Так вот прошло три года по нормированному времени. Геннадий должен был открыть глаза и поприветствовать первый день четвертого года. Он открыл глаза и увидел, что лежит на ровной каменистой поверхности пустыни. Не было кровати, в которую он ложился вчера. Есть скафандр на нем. «Андрей» и рядом черепахоподобный «Спартак». Стоят неподалеку Коля Горбунов, Юрка Сидоренко, Непал, Майка. Вторая Майка, простоволосая, босая, в одном зеленом платьице, тоже здесь, но напротив Майки в скафандре.
Геннадий махнул рукой и снова лег, закрыв глаза. Дурной сон… И понял, что никакого сна нету, как не было его и до сих пор. Он нормальный человек и все нормально воспринимал. Только не хотелось открывать глаз.
— Вставай, — сказал Коля Горбунов, — нечего отлеживаться.
— Здорово вы меня обвели, — сказал впоследствии Геннадий Майке в зеленом платье.
Он сказал это, потому что не знал, что сказать.
— Никто не собирался вас обманывать, — сказала Майка в зеленом платье. — Мы просто не знали, что с вами делать.
— Вы боитесь входить в контакт с другими цивилизациями?
— Для нас это невозможно. Развитие у нас идет совсем по другому направлению: благодаря перевоплощениям в любую форму.
— Но чем бы мы вам помешали?
— Это мы и хотели узнать.
— Так быстро овладеть нашим языком…
— Для этого было достаточно сопоставить ваши слова с их образными соответствиями в вашем мозгу.
— Так, так. А сейчас все ваши исчезли. Вы еще не убедились, что нам нечего бояться друг друга?
— Это выяснится потом.
— Ты же не боишься?!
— Я не в силах что-то сделать. Помнишь, у меня не снималось кольцо? Потому что оно было частью меня. Без него комбинации нарушились, теперь я уже Майка навсегда. Копия той… Я не могу перемениться на что-либо другое.

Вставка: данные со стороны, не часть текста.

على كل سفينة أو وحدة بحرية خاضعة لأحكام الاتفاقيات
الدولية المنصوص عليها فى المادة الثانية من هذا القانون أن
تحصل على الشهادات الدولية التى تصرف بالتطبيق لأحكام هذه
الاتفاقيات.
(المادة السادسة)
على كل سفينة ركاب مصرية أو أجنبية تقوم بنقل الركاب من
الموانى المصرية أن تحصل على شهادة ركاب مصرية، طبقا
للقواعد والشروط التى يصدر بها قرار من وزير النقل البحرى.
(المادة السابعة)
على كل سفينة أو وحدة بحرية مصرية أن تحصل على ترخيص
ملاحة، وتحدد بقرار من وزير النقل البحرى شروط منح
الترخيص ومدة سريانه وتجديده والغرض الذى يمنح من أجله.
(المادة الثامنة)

— Извини, я хотела спросить… Ты был с ней близок?
— Если можно так сказать…
— А если дети?
— Да откуда я знаю?!
Он думал о той, что навеки останется Майкой в зеленом платьице. В ней однажды иссякнет энергия, и она умрет и больше никогда не оживет, потому что у нее нарушена та непонятная комбинация частиц. Она умрет не скоро, но умрет такой, как и осталась. Она не могла полететь с ними; выход за пределы планеты — смерть для короборца.
Майка настоящая не появлялась на глаза. Она замкнулась в своей каюте и плакала.
«Ничего, — рассуждал Горбунов, — это ничего. До „Андалузии“ еще далеко, они помирятся».